Rwanda’s constitution emerged, phoenix-like, after the bloodletting that seemed to be a savage interpretation of what another American author James Boval once wrote: “Democracy must be something more than two wolves and a sheep voting on what to have for dinner.”

Of course, no mainstream African political party openly admits to using tribal loyalty as a way of winning votes, but too often the systems of government encourage and reward politicians who exploit ethnic divisions in do-or-die struggles for power.

Kenya knows this. It rebuilt its constitution in the wake of the bloody 2007-08 elections that nearly burned the country to the ground.

Nigeria understands tribal politics too. And Zimbabwe. And a host of other countries who’ve all struggled to put the politics of ethnicity behind them.

‘Consensual politics’

So in redesigning its government, Rwanda’s constitutional draftsmen carefully pulled apart all the traditional systems that encouraged “adversarial politics”, and replaced them with ideas aimed at creating “consensual politics”.

They binned the idea of local constituencies, and replaced it with a single national constituency all Rwanda’s parliamentarians represent the entire country.

That means there are no local contests for power, no opportunities for politicians to mobilise ethnic loyalties in exchange for votes.

And instead of choosing among individual candidates, voters simply put a tick beside their preferred party.

The more votes any one party gets, the more of its nominees cross the threshold into parliament.

The system of proportional representation means it is much easier for minor parties to get elected, and makes it a contest between political philosophies rather than individual personalities.

The electoral cycles for each layer of government are quite deliberately out of sync.

Parliament goes to the polls every five years the presidency is up for election every seven years.

The term of a senator is eight years, and they are replaced in a complicated system that ensures the Senate is never completely dissolved.

Not-perfect system

It all means Rwanda never has to go through a winner-takes-all election. And just to ensure no party dominates government, the speaker of the house must be from a different party to the president and no party can occupy more than 50 percent of the cabinet positions.
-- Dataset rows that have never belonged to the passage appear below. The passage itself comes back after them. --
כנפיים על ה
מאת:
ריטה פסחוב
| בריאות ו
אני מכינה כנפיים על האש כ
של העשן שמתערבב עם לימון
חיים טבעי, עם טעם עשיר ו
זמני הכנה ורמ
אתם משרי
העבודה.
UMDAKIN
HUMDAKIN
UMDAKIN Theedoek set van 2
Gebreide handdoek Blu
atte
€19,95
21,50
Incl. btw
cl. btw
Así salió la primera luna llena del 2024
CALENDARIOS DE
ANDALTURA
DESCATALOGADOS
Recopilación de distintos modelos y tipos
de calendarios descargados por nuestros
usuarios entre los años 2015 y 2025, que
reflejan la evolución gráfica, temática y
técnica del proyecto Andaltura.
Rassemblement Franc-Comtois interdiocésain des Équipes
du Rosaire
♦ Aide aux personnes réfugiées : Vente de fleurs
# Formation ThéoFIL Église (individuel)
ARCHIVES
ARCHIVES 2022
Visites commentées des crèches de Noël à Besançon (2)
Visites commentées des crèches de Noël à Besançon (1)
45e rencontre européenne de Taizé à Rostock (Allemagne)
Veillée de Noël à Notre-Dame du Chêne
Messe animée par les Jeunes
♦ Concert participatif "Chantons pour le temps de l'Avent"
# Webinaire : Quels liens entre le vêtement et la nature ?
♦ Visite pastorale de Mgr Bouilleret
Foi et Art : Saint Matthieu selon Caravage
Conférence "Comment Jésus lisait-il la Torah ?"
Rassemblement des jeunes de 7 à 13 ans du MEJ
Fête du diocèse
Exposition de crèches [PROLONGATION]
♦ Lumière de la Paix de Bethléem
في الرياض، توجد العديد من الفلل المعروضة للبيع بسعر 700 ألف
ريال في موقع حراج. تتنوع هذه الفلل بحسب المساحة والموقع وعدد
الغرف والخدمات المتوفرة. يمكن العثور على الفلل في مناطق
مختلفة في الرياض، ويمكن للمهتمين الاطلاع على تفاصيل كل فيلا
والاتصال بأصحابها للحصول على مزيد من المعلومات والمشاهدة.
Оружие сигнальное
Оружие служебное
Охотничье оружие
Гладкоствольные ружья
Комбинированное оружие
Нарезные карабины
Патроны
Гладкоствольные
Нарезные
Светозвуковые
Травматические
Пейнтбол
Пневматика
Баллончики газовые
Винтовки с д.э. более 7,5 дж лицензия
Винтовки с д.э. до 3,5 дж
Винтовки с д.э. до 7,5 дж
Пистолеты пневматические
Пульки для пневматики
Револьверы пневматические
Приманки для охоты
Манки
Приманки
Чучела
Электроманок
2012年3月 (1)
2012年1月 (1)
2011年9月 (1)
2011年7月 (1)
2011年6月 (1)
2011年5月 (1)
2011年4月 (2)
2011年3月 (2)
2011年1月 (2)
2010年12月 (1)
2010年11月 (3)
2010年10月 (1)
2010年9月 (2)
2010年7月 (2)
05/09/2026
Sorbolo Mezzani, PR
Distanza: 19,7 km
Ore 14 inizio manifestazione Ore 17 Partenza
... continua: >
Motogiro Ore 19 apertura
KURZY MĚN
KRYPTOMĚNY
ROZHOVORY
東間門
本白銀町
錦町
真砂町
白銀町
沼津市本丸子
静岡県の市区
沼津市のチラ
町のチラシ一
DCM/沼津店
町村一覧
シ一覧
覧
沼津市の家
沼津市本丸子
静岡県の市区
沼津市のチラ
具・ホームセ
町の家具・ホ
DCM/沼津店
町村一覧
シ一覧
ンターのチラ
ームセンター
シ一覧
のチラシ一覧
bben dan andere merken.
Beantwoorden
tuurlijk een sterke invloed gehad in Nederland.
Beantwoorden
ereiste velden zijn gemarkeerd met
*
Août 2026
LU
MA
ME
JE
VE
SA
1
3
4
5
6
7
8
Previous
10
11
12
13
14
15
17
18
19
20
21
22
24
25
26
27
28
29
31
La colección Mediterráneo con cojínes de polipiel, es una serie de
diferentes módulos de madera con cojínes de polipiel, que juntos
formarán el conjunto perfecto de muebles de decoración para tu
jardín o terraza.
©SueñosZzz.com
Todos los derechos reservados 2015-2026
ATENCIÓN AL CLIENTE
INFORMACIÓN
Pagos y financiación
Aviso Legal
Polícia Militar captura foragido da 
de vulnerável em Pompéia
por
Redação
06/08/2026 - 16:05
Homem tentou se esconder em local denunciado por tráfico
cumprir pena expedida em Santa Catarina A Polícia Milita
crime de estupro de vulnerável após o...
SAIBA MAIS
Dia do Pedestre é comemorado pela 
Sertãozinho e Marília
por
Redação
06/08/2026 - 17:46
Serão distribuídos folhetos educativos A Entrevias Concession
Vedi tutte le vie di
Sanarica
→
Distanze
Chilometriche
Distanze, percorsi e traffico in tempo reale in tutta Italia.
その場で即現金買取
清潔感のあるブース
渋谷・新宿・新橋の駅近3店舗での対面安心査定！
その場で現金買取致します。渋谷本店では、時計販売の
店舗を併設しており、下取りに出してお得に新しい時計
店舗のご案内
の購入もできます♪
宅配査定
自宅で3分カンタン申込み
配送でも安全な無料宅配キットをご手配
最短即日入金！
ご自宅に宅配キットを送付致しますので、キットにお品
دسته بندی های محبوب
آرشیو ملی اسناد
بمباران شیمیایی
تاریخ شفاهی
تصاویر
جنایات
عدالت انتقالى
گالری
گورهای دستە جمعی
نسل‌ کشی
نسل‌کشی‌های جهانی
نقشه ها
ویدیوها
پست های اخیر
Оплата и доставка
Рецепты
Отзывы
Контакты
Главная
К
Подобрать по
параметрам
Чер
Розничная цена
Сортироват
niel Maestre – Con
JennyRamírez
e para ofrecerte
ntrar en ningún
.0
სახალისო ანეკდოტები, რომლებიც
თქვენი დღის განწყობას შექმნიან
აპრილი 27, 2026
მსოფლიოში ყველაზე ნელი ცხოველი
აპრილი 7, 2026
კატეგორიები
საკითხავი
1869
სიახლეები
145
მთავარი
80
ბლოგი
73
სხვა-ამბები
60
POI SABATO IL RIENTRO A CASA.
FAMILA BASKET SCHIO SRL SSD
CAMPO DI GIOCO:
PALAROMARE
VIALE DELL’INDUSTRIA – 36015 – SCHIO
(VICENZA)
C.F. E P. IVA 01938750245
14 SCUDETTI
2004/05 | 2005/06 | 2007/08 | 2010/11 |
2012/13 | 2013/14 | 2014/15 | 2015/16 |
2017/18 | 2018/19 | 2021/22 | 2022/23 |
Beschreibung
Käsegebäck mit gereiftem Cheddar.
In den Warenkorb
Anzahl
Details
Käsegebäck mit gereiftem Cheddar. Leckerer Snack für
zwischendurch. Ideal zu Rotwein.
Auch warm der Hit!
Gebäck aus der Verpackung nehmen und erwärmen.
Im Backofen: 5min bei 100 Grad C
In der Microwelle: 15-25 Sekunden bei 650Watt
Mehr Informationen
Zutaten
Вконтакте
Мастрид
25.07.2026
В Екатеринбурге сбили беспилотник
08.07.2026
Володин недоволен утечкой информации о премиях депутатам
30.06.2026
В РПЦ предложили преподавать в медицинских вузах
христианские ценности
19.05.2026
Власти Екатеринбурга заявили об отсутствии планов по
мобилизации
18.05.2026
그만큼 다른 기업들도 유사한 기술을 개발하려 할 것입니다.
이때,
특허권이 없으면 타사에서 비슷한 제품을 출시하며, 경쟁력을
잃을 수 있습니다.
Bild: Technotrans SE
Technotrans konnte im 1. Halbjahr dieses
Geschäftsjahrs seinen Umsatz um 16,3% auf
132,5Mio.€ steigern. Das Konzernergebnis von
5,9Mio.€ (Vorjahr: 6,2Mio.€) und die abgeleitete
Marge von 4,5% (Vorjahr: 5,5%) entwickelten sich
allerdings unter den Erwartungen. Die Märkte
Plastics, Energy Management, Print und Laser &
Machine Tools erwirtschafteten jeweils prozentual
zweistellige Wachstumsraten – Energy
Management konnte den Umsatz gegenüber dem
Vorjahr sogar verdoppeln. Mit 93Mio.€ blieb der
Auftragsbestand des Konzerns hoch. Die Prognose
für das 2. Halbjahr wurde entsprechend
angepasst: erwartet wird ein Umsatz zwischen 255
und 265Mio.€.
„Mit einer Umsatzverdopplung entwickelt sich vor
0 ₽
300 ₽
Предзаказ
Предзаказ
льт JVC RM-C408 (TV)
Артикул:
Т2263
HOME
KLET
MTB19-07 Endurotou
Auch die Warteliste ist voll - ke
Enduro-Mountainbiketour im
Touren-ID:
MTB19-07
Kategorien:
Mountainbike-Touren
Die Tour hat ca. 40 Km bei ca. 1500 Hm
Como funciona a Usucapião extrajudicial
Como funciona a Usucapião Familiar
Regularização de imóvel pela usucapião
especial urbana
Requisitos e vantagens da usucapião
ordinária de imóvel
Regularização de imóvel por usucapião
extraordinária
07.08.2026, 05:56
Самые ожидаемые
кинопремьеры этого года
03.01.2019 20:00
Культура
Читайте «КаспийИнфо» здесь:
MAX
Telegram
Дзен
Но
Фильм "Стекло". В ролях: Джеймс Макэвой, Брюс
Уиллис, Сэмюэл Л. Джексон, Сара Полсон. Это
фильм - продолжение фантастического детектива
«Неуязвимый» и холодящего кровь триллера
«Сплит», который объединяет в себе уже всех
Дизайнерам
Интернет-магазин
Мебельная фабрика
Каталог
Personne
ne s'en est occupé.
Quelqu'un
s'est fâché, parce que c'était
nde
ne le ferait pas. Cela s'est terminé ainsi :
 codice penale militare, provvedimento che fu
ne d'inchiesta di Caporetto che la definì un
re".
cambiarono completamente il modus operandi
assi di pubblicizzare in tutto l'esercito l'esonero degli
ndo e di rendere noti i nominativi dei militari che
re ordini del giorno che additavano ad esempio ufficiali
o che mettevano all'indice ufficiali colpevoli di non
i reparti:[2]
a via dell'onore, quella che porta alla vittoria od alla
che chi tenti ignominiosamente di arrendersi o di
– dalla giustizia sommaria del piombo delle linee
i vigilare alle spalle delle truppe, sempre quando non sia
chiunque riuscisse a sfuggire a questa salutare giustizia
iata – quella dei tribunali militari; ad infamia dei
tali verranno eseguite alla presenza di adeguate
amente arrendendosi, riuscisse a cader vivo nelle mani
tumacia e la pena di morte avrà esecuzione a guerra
The system is not perfect. To critics of the ruling Rwandan Patriotic Front, the idea of “consensus politics” is another way of saying “we won’t tolerate anyone who disagrees with us”.

And because the RPF is so dominant, it has access to vastly more resources than any of its smaller rivals.

It will always be able to outspend the minor parties in national campaigns.

There is also a more sinister side to Rwandan politics.

Several parties and human rights groups complain that the government uses laws prohibiting “genocide ideology” as a way of locking up its critics, and there have been disturbing reports of dissident politicians and journalists being beaten, imprisoned or even murdered.

But the fundamental point remains: Rwanda has taken a hard look at what divides African countries, and come up with ideas designed to unite.

The experiment is only in its 10th year, and things could still go horribly wrong. But it is an experiment worth watching.